━━ Provided data

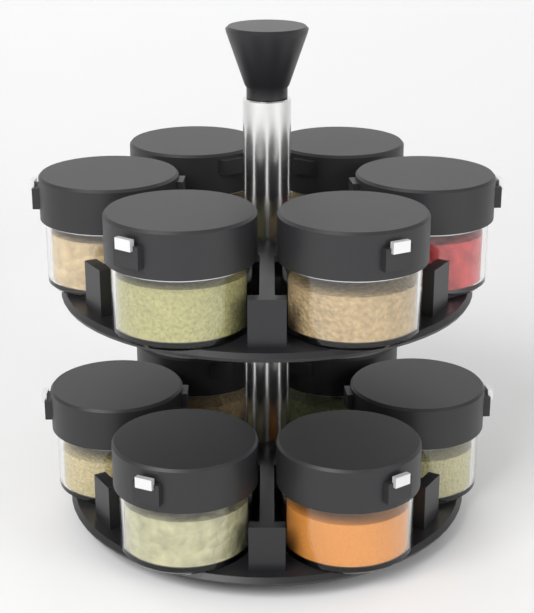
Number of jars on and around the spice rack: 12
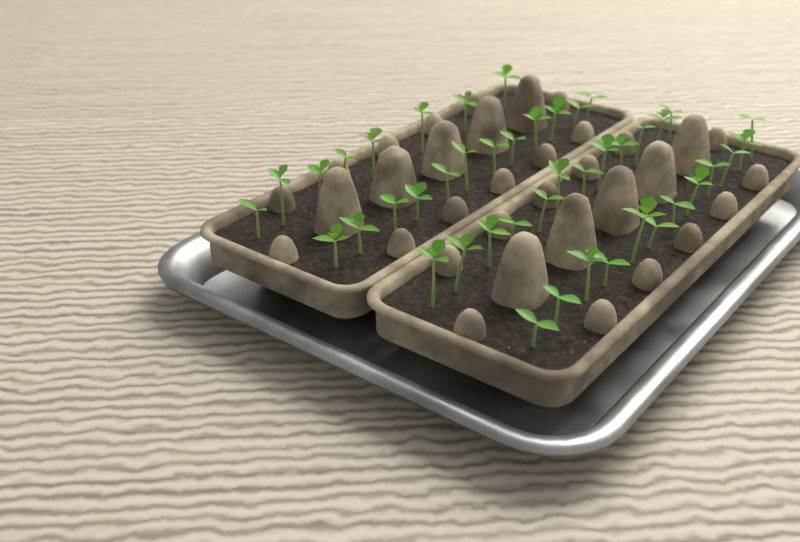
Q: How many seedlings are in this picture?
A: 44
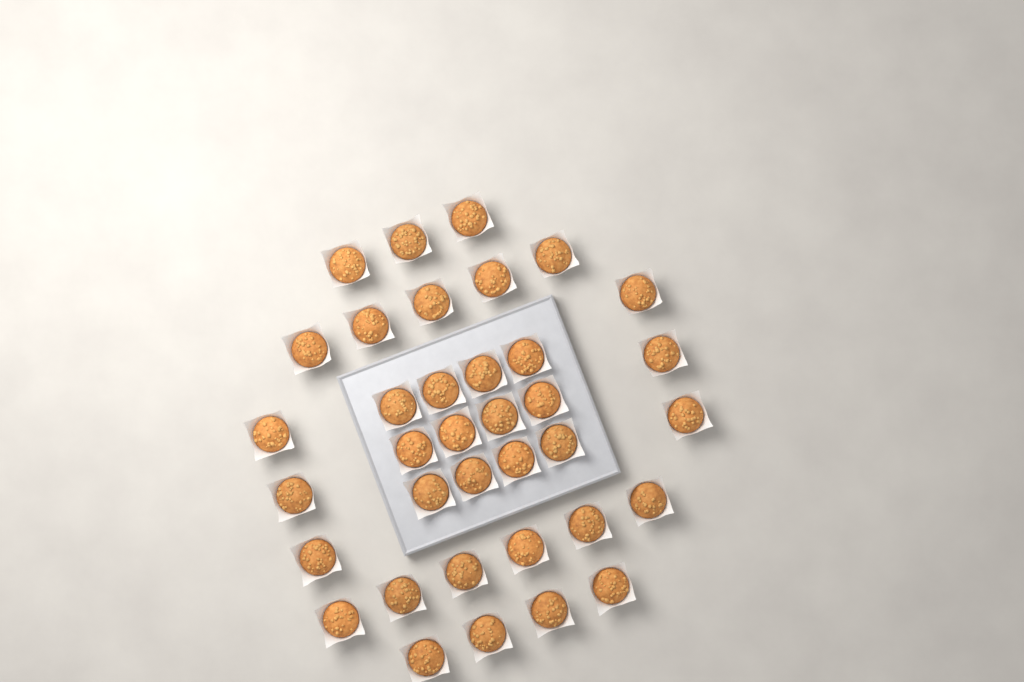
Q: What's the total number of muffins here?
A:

━━━━
━━ Provided data

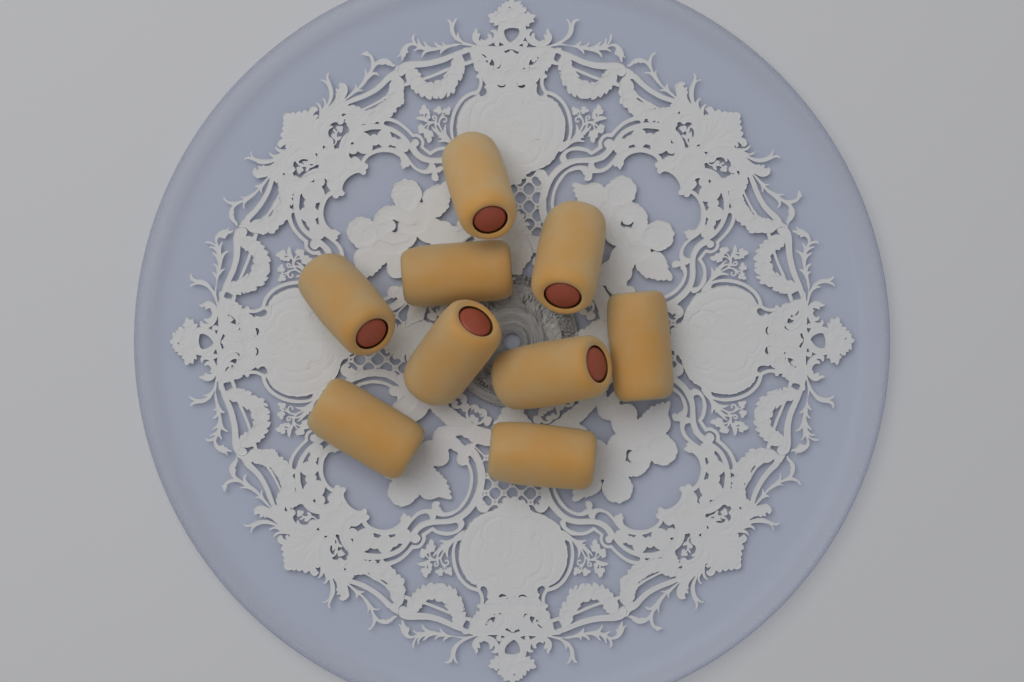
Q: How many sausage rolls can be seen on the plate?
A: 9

━━━━
━━ Provided data

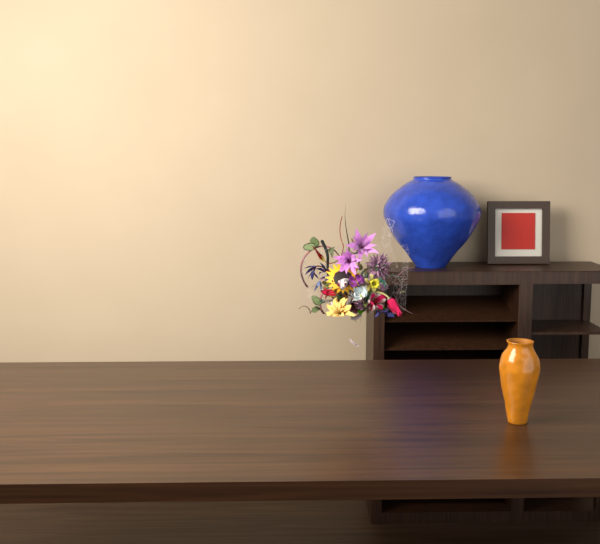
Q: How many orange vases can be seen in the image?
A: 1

━━━━

== What to do ==
Gather every line in the records above that contains the word "many".

== Answer to the task ==
Q: How many seedlings are in this picture?
Q: How many sausage rolls can be seen on the plate?
Q: How many orange vases can be seen in the image?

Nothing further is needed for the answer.